Some — in the Us of Us — become so consumed by misery, that they become suspended in the melodrama of it all, and remain calcified in their sorrow; and we can understand that obsession, because sorrow is the most fascinating, most brittle, and most majestic of all the derelictions and dedications.
While there is comfort in the inner contemplation of grief, and in the ongoing stasis of a life unlived — what happens to the mind, and soul, of one who is compressed by sorrow? What happens when the sorrow is so overwhelming, that the being inside becomes staid and calcified? That’s how all human life begins and ends, in the breath and along the gasp — and everything in between is the function of the burden of being.
We can long to fight the calcifying sorrow by blending joy against the hard expectation of reality, and in that divinity, we find the soft place of ourselves that deserve, and earn, mercy — but never grace. Grace is a gift. Mercy is in the giving.
We must also be wary of the calcifiers around us. They live to harden good things. They live to strike down light into darkness. They live to cage us, than allow us to roam free, and glorious, in the wind and rain. Those calcifiers condemn us through kindness, and via purposeful misunderstanding, and it is our duty to resist them, to defeat them, and to place them back into the depths of the hotted earth from whence they came.
We must also be aware of the indelibility of being. We can make our mark on the world, in good, and righteous, ways that cannot be denied or besmirched — or we can go along to get along, and fade away like chalk images chafing away from a slate blackboard, lost to the dust of time, and wafting into the distance of the miserable.
If we find ourselves calcifying in a sorrow that cannot be wept away, we need to relocate the self in space. Find a familiar marker, and use that pathway to discover others who can rescue you with attention and love. If you have no signposts, if you are totally encased, they you must take drastic action, and break away from the sordid bonds that have enraptured you — and you do that through the willpower to survive. You must start to breathe free again. You must start to stand tall again. You must start to reclaim everything lost in the transformation by denying your current fate, and by falling back into the waves of truth that first brought you hard, and fast, into the world.
Never underestimate the value of putting good energy back into the world without being asked, for there is tremendous strength in doing the right thing, and in doing for others without the expectation of getting anything back.
We may feel adrift in the world, without pardon, or port, or part of a friendly shoulder to cry upon — and that’s okay, that’s life, that’s how we resist the rusting compression of a converging sorrow.
We cannot expect a worry-free world. There will always be demons. There will always be hassles. Just remember that life is about one thing, and one thing only: problem solving. The more problems you have, the better your life is, because you are involved, and active, and then everything else falls naturally, and willfully, into place. In that conflict between the problem, and the solution, you find yourself, and you earn your merit, and you belay your gumption; the decisions are all yours to find success in the breath.

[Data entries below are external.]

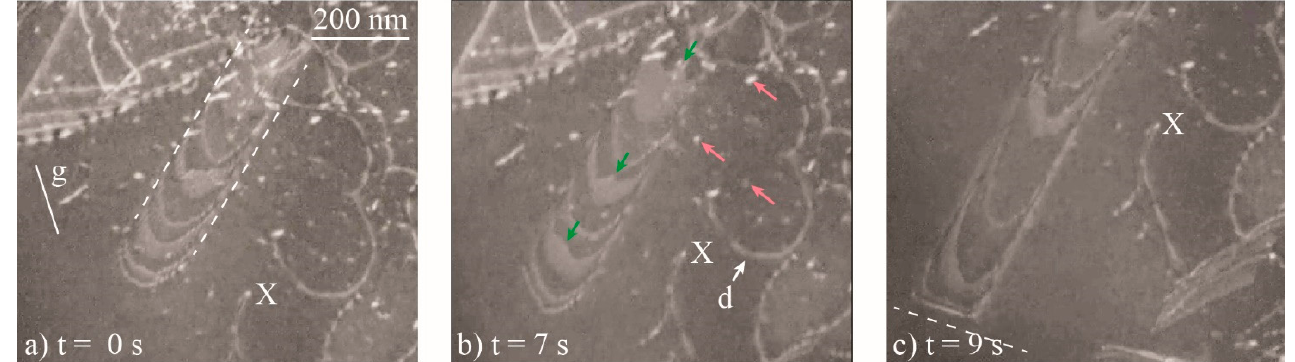
Figure 8. Progression of a mechanical twin in the γ phase of the TNM + alloy as observed by in situ tensile experiment in a TEM at room temperature. ( a ) Initial situation (t = 0 s); ( b ) progression of the twin; and ( c ) blocking of the twin against another out-of-contrast twin whose direction is indicated by the white dotted line.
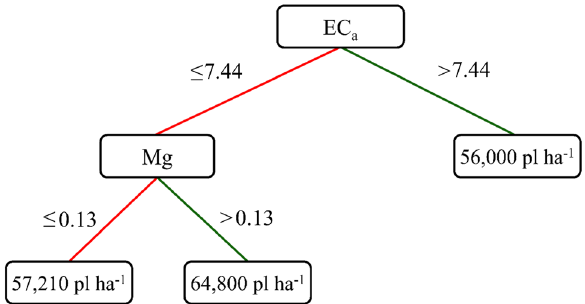
Figure 7. Decision tree generated using apparent electrical conductivity (EC a ) and magnesium (Mg) as the variables selected by the trial analysis. The software used to create this figure was Genes (v1999.2019.44, http:// arqui vo. ufv. br/ dbg/ genes/ gdown1.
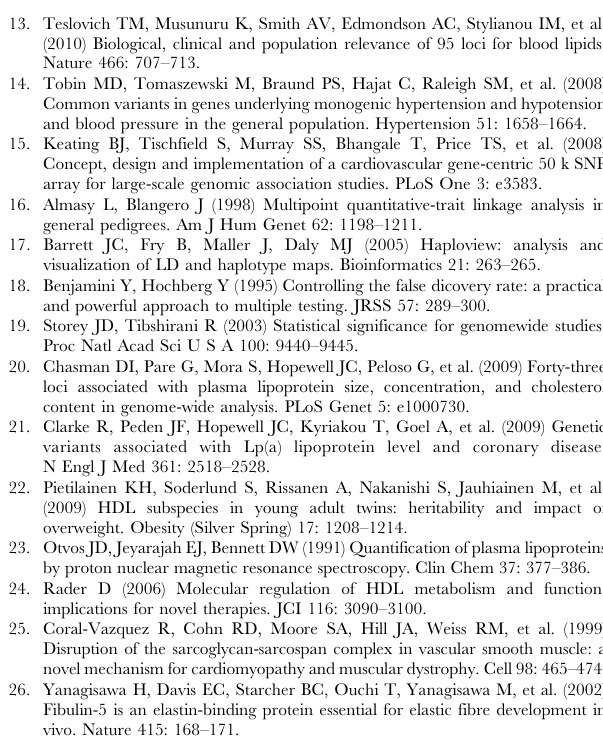
Table S3 Lead SNPs for 10 genes with the strongest association results for HDL particle number. Results are from GEE regression analyses adjusted for age, age 2 and gender. The right part of the table shows association results of the SNPs with the other two measured traits’ HDL cholesterol and mean HDL particle size.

To not have problems is to be dead. When you realize, and accept, that the ongoing task of your life is to get things done, to overcome obstacles, to solve matters that beguile you — then you also begin to know, in the kindness, that causing problems for other people is not something you would ever want to do; and you will come to understand that solving your own problems, without creating problems for others, is the true mark of a magnificent life. A life to be lived! A life to be enjoyed! A life to be conquered — one problem at at time!